LouAnn Edwards, a mother of six from St. Cecilia Parish in Beaverton, gets her kids “dumb phones,” that is, pay-as-you-go phones that are just for communication, with no internet. 

“Part of it is a budget issue, but honestly, there's no way I as a parent can allow the whole world to have access to my child without my knowledge or consent,” Edwards says. “I think it's a lot easier to just not buy the phones with internet than to try and monitor them after the fact.”

She says teens are savvy enough to skirt any observation anyway. 

Jessica Straub, a mother of 12 from Holy Rosary Parish in Portland, favors monitoring kids’ phones. The general rule in her house is that no one under 17 gets a phone or iPod or iPad with internet unless it’s needed for a job.
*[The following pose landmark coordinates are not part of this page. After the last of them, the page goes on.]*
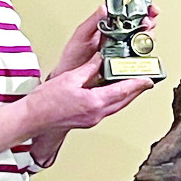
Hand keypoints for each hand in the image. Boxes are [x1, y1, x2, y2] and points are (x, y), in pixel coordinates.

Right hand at [28, 53, 152, 131]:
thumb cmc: (45, 103)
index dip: (138, 84)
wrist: (31, 119)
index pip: (123, 91)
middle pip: (124, 101)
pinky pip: (107, 109)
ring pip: (117, 106)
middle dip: (136, 90)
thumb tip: (101, 60)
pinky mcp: (87, 120)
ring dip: (126, 95)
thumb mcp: (69, 78)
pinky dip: (114, 99)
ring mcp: (92, 119)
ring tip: (133, 85)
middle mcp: (96, 114)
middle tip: (146, 80)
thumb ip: (89, 68)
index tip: (149, 78)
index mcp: (94, 102)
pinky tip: (113, 93)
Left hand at [50, 4, 160, 78]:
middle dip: (149, 21)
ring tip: (145, 35)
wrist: (69, 77)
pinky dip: (145, 54)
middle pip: (141, 25)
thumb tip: (103, 8)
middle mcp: (119, 37)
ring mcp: (124, 50)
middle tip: (146, 22)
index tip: (148, 7)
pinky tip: (143, 52)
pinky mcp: (125, 64)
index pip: (129, 12)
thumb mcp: (81, 35)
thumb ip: (92, 22)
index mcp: (109, 26)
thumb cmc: (73, 57)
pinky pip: (139, 58)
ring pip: (143, 40)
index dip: (141, 8)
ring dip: (148, 36)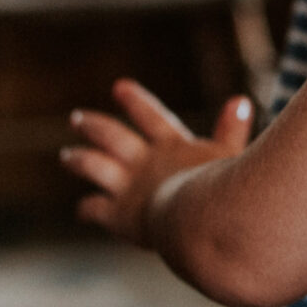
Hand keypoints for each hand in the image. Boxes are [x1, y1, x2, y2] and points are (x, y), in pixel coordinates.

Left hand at [62, 78, 251, 247]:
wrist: (196, 220)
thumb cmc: (222, 190)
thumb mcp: (230, 156)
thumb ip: (232, 130)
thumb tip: (239, 100)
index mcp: (170, 145)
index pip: (150, 116)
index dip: (135, 101)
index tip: (119, 87)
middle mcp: (143, 161)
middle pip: (111, 136)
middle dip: (93, 125)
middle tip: (76, 118)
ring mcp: (127, 186)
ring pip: (92, 165)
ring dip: (78, 159)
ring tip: (67, 156)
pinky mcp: (118, 215)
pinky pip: (95, 208)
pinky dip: (87, 208)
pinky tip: (81, 210)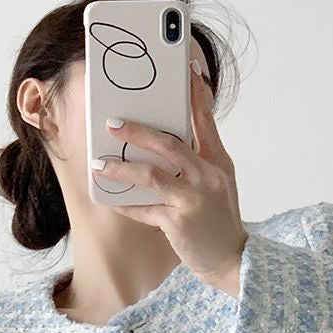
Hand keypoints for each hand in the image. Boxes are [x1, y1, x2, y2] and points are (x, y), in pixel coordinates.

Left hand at [91, 59, 248, 290]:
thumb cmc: (220, 222)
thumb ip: (196, 165)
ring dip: (121, 168)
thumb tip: (162, 148)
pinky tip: (112, 202)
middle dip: (138, 131)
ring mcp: (193, 198)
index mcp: (218, 162)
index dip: (194, 95)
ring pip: (151, 175)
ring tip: (99, 164)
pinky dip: (127, 206)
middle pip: (169, 143)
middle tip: (114, 123)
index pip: (204, 121)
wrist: (233, 260)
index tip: (185, 72)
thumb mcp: (217, 186)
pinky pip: (145, 210)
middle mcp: (207, 175)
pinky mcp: (178, 222)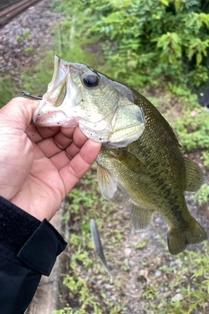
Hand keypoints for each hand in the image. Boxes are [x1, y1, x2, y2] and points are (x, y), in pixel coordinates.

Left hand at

“I think 13-16 year olds are too young to have a cell phones,” Straub says. “The way I also see it is I don't want to give my children a device that can easily put them in a near occasion of sin and expect them to monitor themselves from the get go.”

When the Straub children do get old enough for a phone, they get a talking to about the dangers, and must submit phones for inspection until they turn 18.

“We still monitor everything else in their lives, like food, sleep, friends,” says Straub. “Why not this?”

Jeanne Loftis, a parent of four from St. Thomas More Parish, thinks monitoring teens on their phones is akin to eavesdropping, so she avoids it. Loftis does look closely at the bill each month to see what time calls and texts are going through. If grades drop, she picks up that student’s phone at 10 p.m. and returns it in the morning. 

Martha Norrie, a member of St. Mary Cathedral Parish, has children ages 5, 13 and 15. Her children all got iPads at school, which makes tech monitoring and challenge.

Its tough to call in iPads at 10 p.m. when kids are still trying to do homework. The devices serve as calendars and organizers and notebooks. And Norrie’s kids use cell phones to work on group school projects, sometimes late.

At times, the parental controls she places on the devices block legitimate academic research.

“We don’t really monitor much anymore,” Norrie explains. “If an obvious inappropriate incident occurs, we would simply remove the device as a consequence.

While most teens object to having their privacy broken, they also recognize that parents need to do their job.

"I believe that it depends on the amount of trust between the parent and teenager,” says Ashtyn Chamberland, a student at Regis High in Stayton. “The child should be able to subject the cell phone to parents at any random time for inspection, but the parents should also not abuse that option and become overbearing."

Jan Slattery, director of the Office for Protection of Children and Youth of the Archdiocese of Chicago, spoke at a Vatican symposium on the internet and pornography in 2012

“In most parts of the world, we would never give a child keys to a car and place him or her behind the wheel without making sure that they are mature enough to see, to view the road, to learn how to turn the car, manage it properly, to know how to read a map, use speed appropriately, and how to safely park and maintain a car,” Slattery told a Vatican hall filled with bishops and religious superiors. “Why do we do differently with the internet, cell phones, and modern technology?”

Slattery said that research shows that the internet leads to more social connection, but also said that constant use changes the brain in ways that mimic drug addiction.